Parlament gibt Datenschutzpositionen weitgehend auf
Besonders bitter: Das Europäische Parlament hatte den ursprünglichen Entwurf der Kommission noch stark verbessert – mit klaren Fristen, mehr Transparenz und besseren Rechten für Betroffene. Doch in den Trilog-Verhandlungen mit Rat und Kommission wurden diese Positionen weitgehend aufgegeben.

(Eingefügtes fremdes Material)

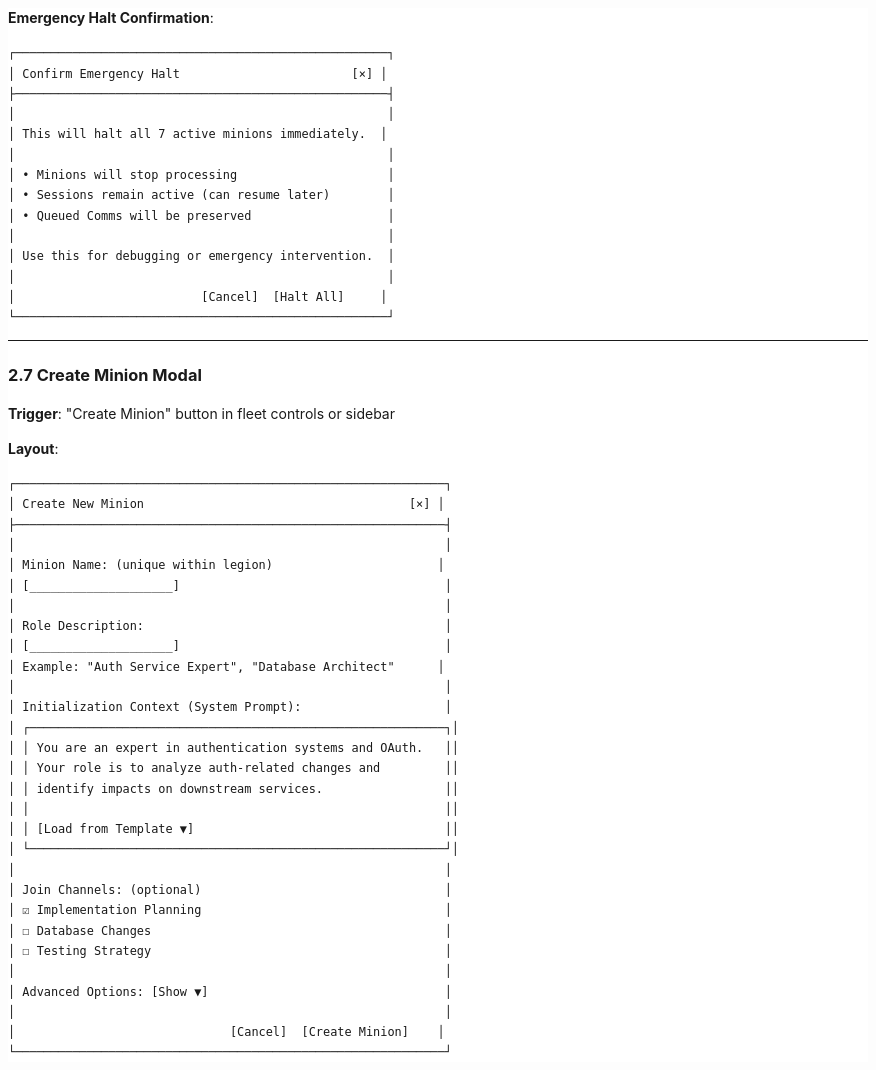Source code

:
```
```

**Emergency Halt Confirmation**:
```
┌────────────────────────────────────────────────────┐
│ Confirm Emergency Halt                        [×] │
├────────────────────────────────────────────────────┤
│                                                    │
│ This will halt all 7 active minions immediately.  │
│                                                    │
│ • Minions will stop processing                     │
│ • Sessions remain active (can resume later)        │
│ • Queued Comms will be preserved                   │
│                                                    │
│ Use this for debugging or emergency intervention.  │
│                                                    │
│                          [Cancel]  [Halt All]     │
└────────────────────────────────────────────────────┘
```

---

### 2.7 Create Minion Modal

**Trigger**: "Create Minion" button in fleet controls or sidebar

**Layout**:
```
┌────────────────────────────────────────────────────────────┐
│ Create New Minion                                     [×] │
├────────────────────────────────────────────────────────────┤
│                                                            │
│ Minion Name: (unique within legion)                       │
│ [____________________]                                     │
│                                                            │
│ Role Description:                                          │
│ [____________________]                                     │
│ Example: "Auth Service Expert", "Database Architect"      │
│                                                            │
│ Initialization Context (System Prompt):                    │
│ ┌──────────────────────────────────────────────────────────┐│
│ │ You are an expert in authentication systems and OAuth.   ││
│ │ Your role is to analyze auth-related changes and         ││
│ │ identify impacts on downstream services.                 ││
│ │                                                          ││
│ │ [Load from Template ▼]                                   ││
│ └──────────────────────────────────────────────────────────┘│
│                                                            │
│ Join Channels: (optional)                                  │
│ ☑ Implementation Planning                                  │
│ ☐ Database Changes                                         │
│ ☐ Testing Strategy                                         │
│                                                            │
│ Advanced Options: [Show ▼]                                 │
│                                                            │
│                              [Cancel]  [Create Minion]    │
└────────────────────────────────────────────────────────────┘
```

„Das Parlament hat sich von seinen eigenen Forderungen verabschiedet“, so Schrems. „Gerade von einer Verhandlungsführerin aus der Grünen-Fraktion hätte man mehr Einsatz für Bürgerrechte erwartet.“
Verstoß gegen EU-Grundrechte?
noyb prüft derzeit, ob der finale Entwurf der Verordnung vor dem Europäischen Gerichtshof angefochten werden kann. Im Raum stehen mögliche Verstöße gegen mehrere Artikel der EU-Grundrechtecharta – etwa das Recht auf ein faires Verfahren (Art. 47), Gleichbehandlung vor dem Gesetz (Art. 20) oder das Recht auf Datenschutz (Art. 8).
„Die strukturellen Mängel der Verordnung könnten so gravierend sein, dass der Gerichtshof sie noch vor Inkrafttreten kippt“, warnt Schrems.